I have to admit not having read much by or about Margaret Mead, with the exception of the Bali work she did with Bateson, but Bookslut has a nice review of To Cherish the Life of the World: Selected Letters of Margaret Mead:
To Cherish skates on the surface of academic anthropology but goes to the heart of human intimacy. Because readers can learn about other aspects of Mead’s life through Blackberry Winter, her autobiography, or through an earlier collection of correspondence, Letters from the Field: 1925-1975, editors Margaret Caffrey and Patricia Francis sensibly decided to focus this volume on Mead’s relationships. Combing through the Margaret Mead collection at the US library of Congress — the single largest collection that the Congress holds — they made fine choices. As anthropologist Mary Catherine Bateson (Mead’s daughter) writes in the preface,“The discipline of reading these letters is to avoid worrying too much about the references to events and about the order in which they unfolded, and rather to attend to the way Margaret frames her words to communicate with a particular person.”

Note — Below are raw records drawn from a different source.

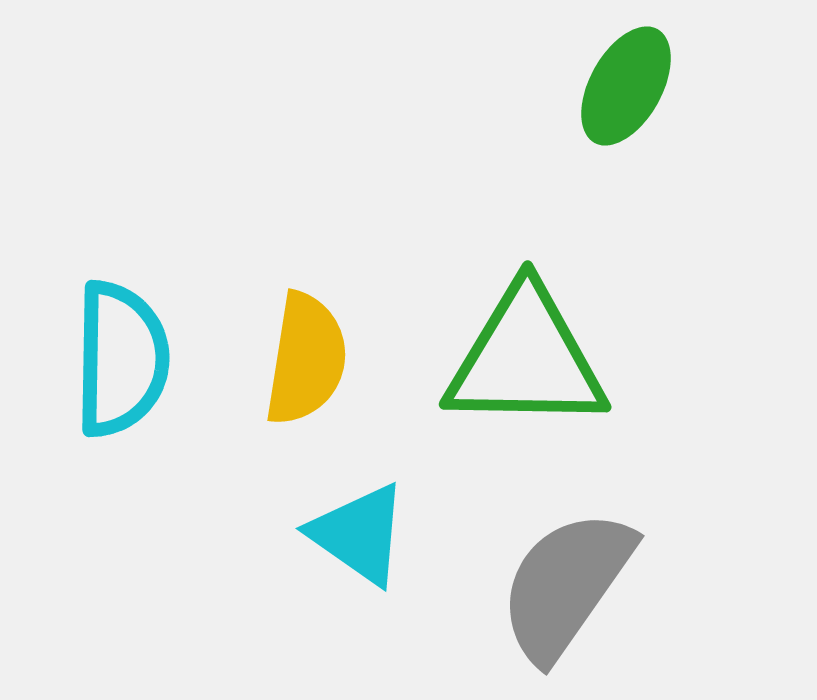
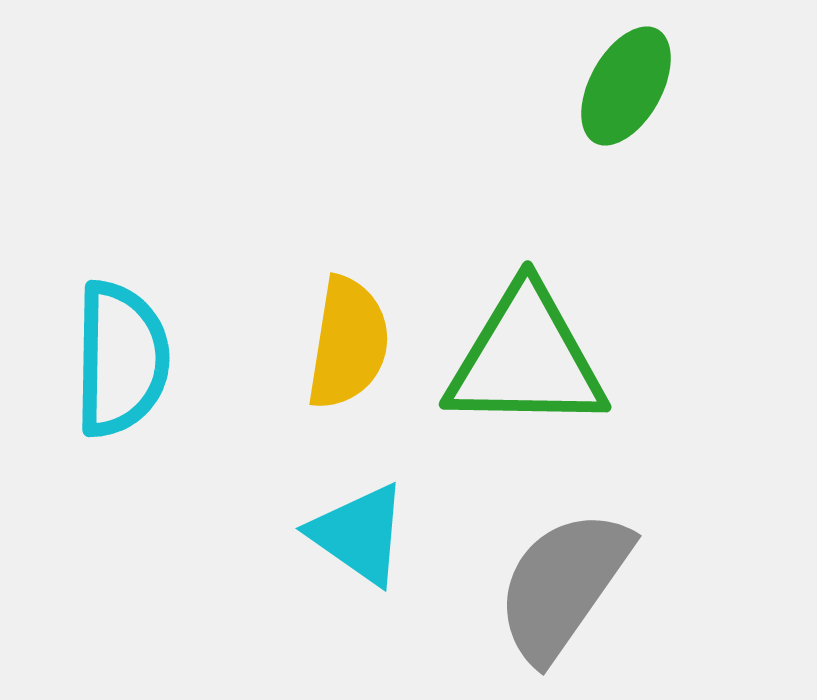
yellow semicircle: moved 42 px right, 16 px up
gray semicircle: moved 3 px left
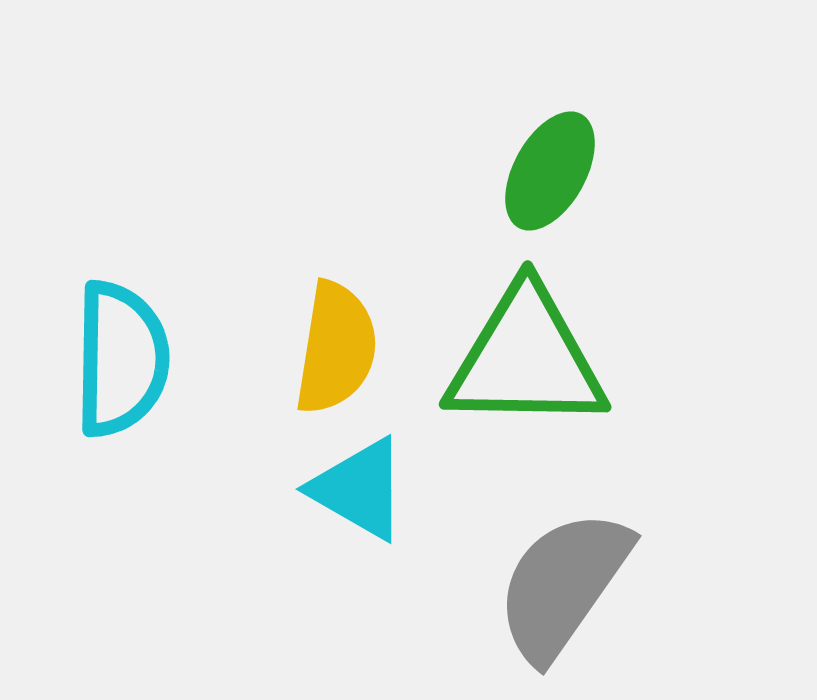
green ellipse: moved 76 px left, 85 px down
yellow semicircle: moved 12 px left, 5 px down
cyan triangle: moved 45 px up; rotated 5 degrees counterclockwise
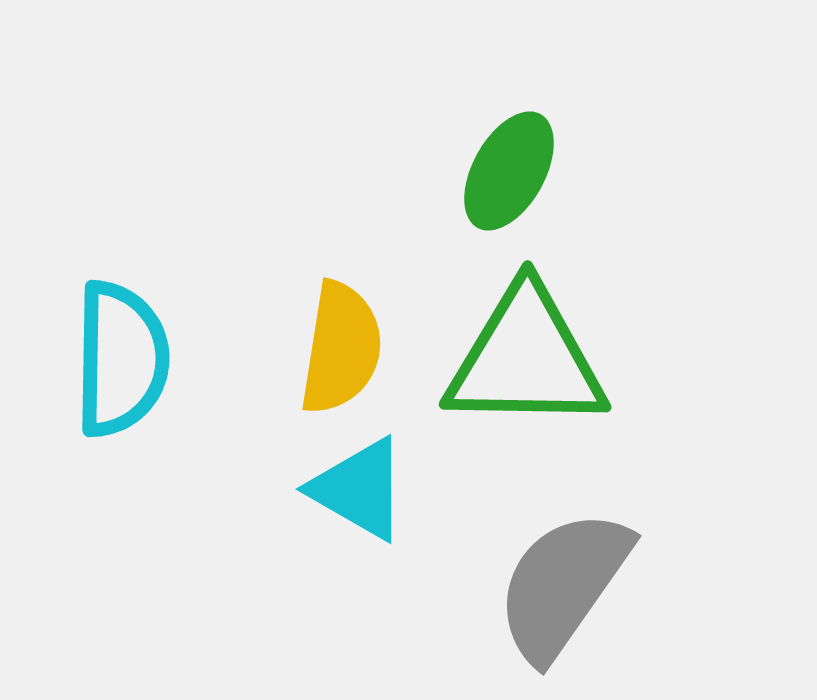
green ellipse: moved 41 px left
yellow semicircle: moved 5 px right
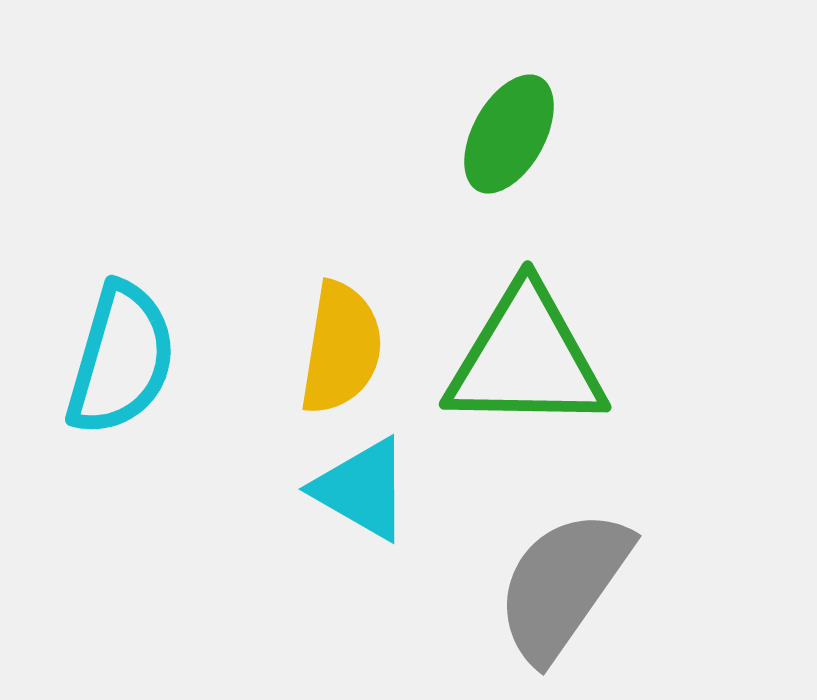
green ellipse: moved 37 px up
cyan semicircle: rotated 15 degrees clockwise
cyan triangle: moved 3 px right
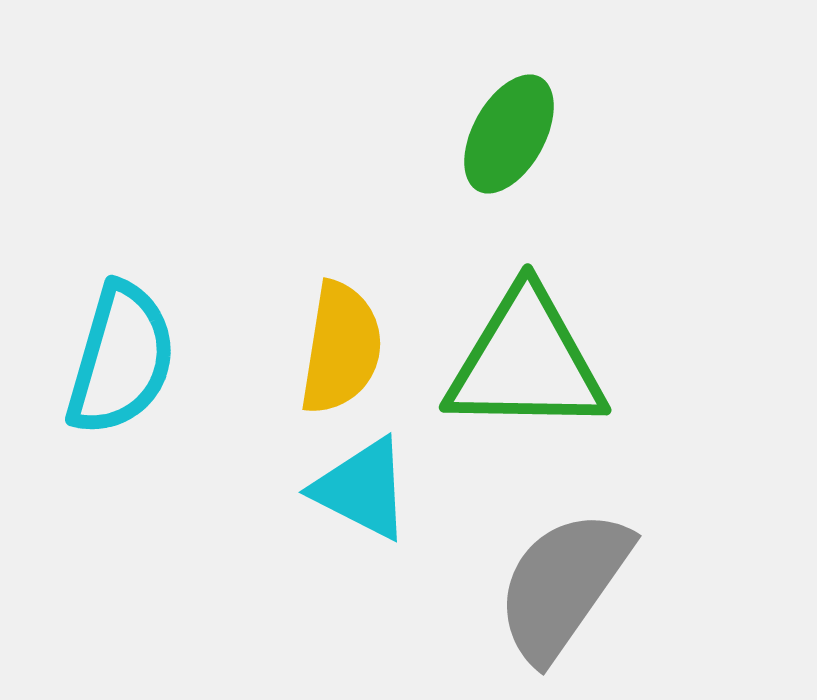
green triangle: moved 3 px down
cyan triangle: rotated 3 degrees counterclockwise
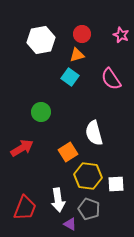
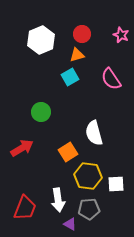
white hexagon: rotated 12 degrees counterclockwise
cyan square: rotated 24 degrees clockwise
gray pentagon: rotated 25 degrees counterclockwise
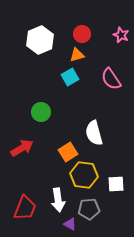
white hexagon: moved 1 px left
yellow hexagon: moved 4 px left, 1 px up
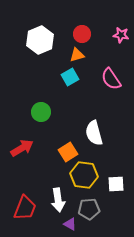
pink star: rotated 14 degrees counterclockwise
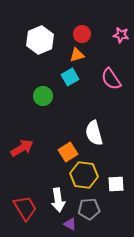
green circle: moved 2 px right, 16 px up
red trapezoid: rotated 52 degrees counterclockwise
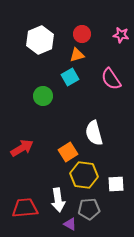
red trapezoid: rotated 64 degrees counterclockwise
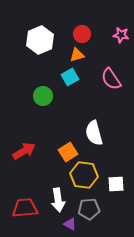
red arrow: moved 2 px right, 3 px down
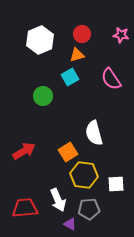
white arrow: rotated 15 degrees counterclockwise
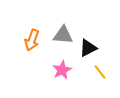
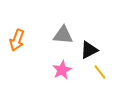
orange arrow: moved 15 px left
black triangle: moved 1 px right, 2 px down
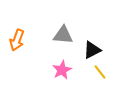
black triangle: moved 3 px right
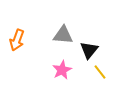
black triangle: moved 3 px left; rotated 24 degrees counterclockwise
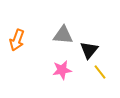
pink star: rotated 18 degrees clockwise
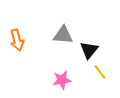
orange arrow: rotated 35 degrees counterclockwise
pink star: moved 10 px down
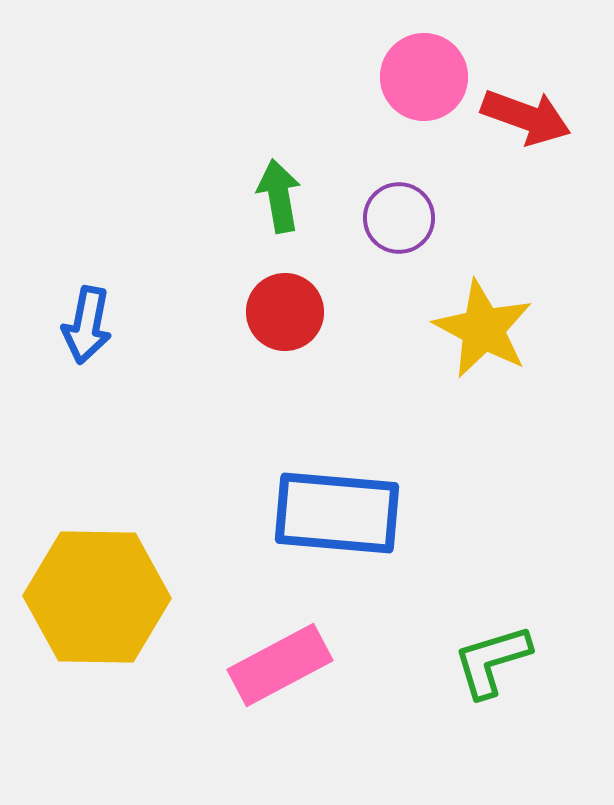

I was quite surprised at the little factoid she slips in there: “the single largest collection that the Congress holds.” Not sure if that is 100% accurate, but it doesn’t seem far off the mark. Here is what the library says:
Totaling more than 500,000 items, the Margaret Mead Papers and South Pacific Ethnographic Archives is one of the largest collections for a single individual in the Library.
In 2001, for the the 100th anniversary of Margaret Mead’s birth the library put a some of this material up on the web.
One thing I’ve always liked about Mead is that she was very much a “public intellectual.” As Bookslut says:
Deeply committed to furthering anthropology’s method and theory, she was committed to activism in a troubled world. Mead brought her skills and insight to bear in various war efforts during the ’40s, when she testified before Congress and other governmental bodies on social issues, in helping Democrat presidential candidates (Humphrey, Carter) campaign effectively on television, and in inviting the average reader into social science through a column in Redbook magazine.
Maybe its time to go back and take a closer look at Mead’s legacy?
Absolutely time to review her legacy. But it’s interesting that Mead’s legacy is relevant to another discussion on this site, that of anthropologists as official or unofficial (productive or reproductive?) government agents.
Mead worked for the US government during World War II. Whatever one thinks about her involvement in that supposedly ‘good war,’ her attempts to suppress the accusations leveled against anthropologists secretly working with the CIA in Project Camelot is less easily dismissed. See an article in the Nation on this issue. Here’s a nice quote:
The Nation article cites Eric Wakin’s excellent and little-read Anthropology Goes To War, in which, if I remember correctly, Margaret Mead is described as spitting on one of her opponents in a meeting on the Project Camelot controversy. So much for cherishing life.
My opinion of Mead is incredibly low and would be lower still if I didn’t worry that people would get me confused with Derek Freeman (who I have an even lower opinion of — with the exception of his very early work on kinship which I quite like). Michaela di Leonardo’s book _Exotics at Home_ absolutely roasts Mead and her pretension to populist politics. And while everyone has been _very_ careful not say anything that might associate them in the very least bit with Freeman, I think everyone agrees Mead’s work in PNG was lousy — especially by comparison with her husbands Bateson and Fortune.
Hmmm…. perhaps more on this could be found here:
http://www.barnard.columbia.edu/sfonline/mead/
Mead received Dept of Defense funding throughout her career, not just in WWII (though it bears noting that nearly *everyone* received funding somehow traceable to DoD or CIA sources from WWII to the mid-’70s). THe incident at the AAAs was tangentially related to Project Camelot, but was more directly caused by the publication of documents showing several anthropologists working with the US govt on counter-insurgency issues in Thailand. Eric Wolf was the chair or the AAAs ethics committee, the role of which he attempted to expand from an advisory role to a disciplinary one. In the fracas that ensued, Mead was appointed Chair of an ad hoc committee that eventually chastised Wolf for overstepping his committee’s charter and swept the counter-insurgency accusations under the rug, more or less. This incident set the stage for a drastic weakening of the AAAs ethics statement, especially with regard to secret research. As a colleague of mine puts it, the current Statement of Ethics forbids anthropologists from engaging in secret research unless, that is, the anthropologist is disposed to do so.